*** Block opens ***
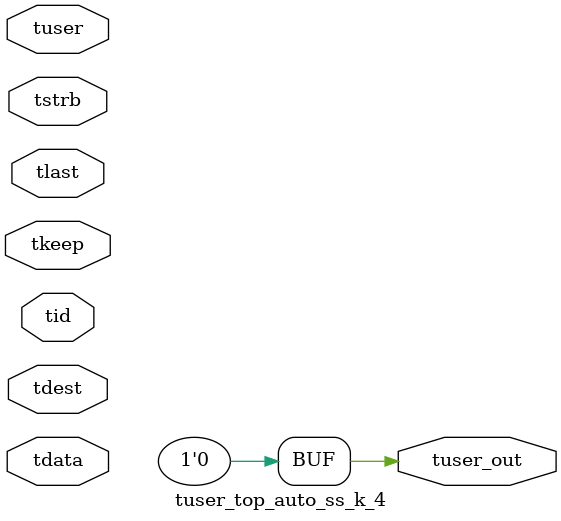
<source format=v>


`timescale 1ps/1ps

module tuser_top_auto_ss_k_4 #
(
parameter C_S_AXIS_TUSER_WIDTH = 1,
parameter C_S_AXIS_TDATA_WIDTH = 32,
parameter C_S_AXIS_TID_WIDTH   = 0,
parameter C_S_AXIS_TDEST_WIDTH = 0,
parameter C_M_AXIS_TUSER_WIDTH = 1
)
(
input  [(C_S_AXIS_TUSER_WIDTH == 0 ? 1 : C_S_AXIS_TUSER_WIDTH)-1:0     ] tuser,
input  [(C_S_AXIS_TDATA_WIDTH == 0 ? 1 : C_S_AXIS_TDATA_WIDTH)-1:0     ] tdata,
input  [(C_S_AXIS_TID_WIDTH   == 0 ? 1 : C_S_AXIS_TID_WIDTH)-1:0       ] tid,
input  [(C_S_AXIS_TDEST_WIDTH == 0 ? 1 : C_S_AXIS_TDEST_WIDTH)-1:0     ] tdest,
input  [(C_S_AXIS_TDATA_WIDTH/8)-1:0 ] tkeep,
input  [(C_S_AXIS_TDATA_WIDTH/8)-1:0 ] tstrb,
input                                                                    tlast,
output [C_M_AXIS_TUSER_WIDTH-1:0] tuser_out
);

assign tuser_out = {1'b0};

endmodule


</source>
*** Block closes ***
> [Task objective] Return all the entries word for word, but omit any pictures they contain.

> [Response to the exercise]
<source format=v>


`timescale 1ps/1ps

module tuser_top_auto_ss_k_4 #
(
parameter C_S_AXIS_TUSER_WIDTH = 1,
parameter C_S_AXIS_TDATA_WIDTH = 32,
parameter C_S_AXIS_TID_WIDTH   = 0,
parameter C_S_AXIS_TDEST_WIDTH = 0,
parameter C_M_AXIS_TUSER_WIDTH = 1
)
(
input  [(C_S_AXIS_TUSER_WIDTH == 0 ? 1 : C_S_AXIS_TUSER_WIDTH)-1:0     ] tuser,
input  [(C_S_AXIS_TDATA_WIDTH == 0 ? 1 : C_S_AXIS_TDATA_WIDTH)-1:0     ] tdata,
input  [(C_S_AXIS_TID_WIDTH   == 0 ? 1 : C_S_AXIS_TID_WIDTH)-1:0       ] tid,
input  [(C_S_AXIS_TDEST_WIDTH == 0 ? 1 : C_S_AXIS_TDEST_WIDTH)-1:0     ] tdest,
input  [(C_S_AXIS_TDATA_WIDTH/8)-1:0 ] tkeep,
input  [(C_S_AXIS_TDATA_WIDTH/8)-1:0 ] tstrb,
input                                                                    tlast,
output [C_M_AXIS_TUSER_WIDTH-1:0] tuser_out
);

assign tuser_out = {1'b0};

endmodule


</source>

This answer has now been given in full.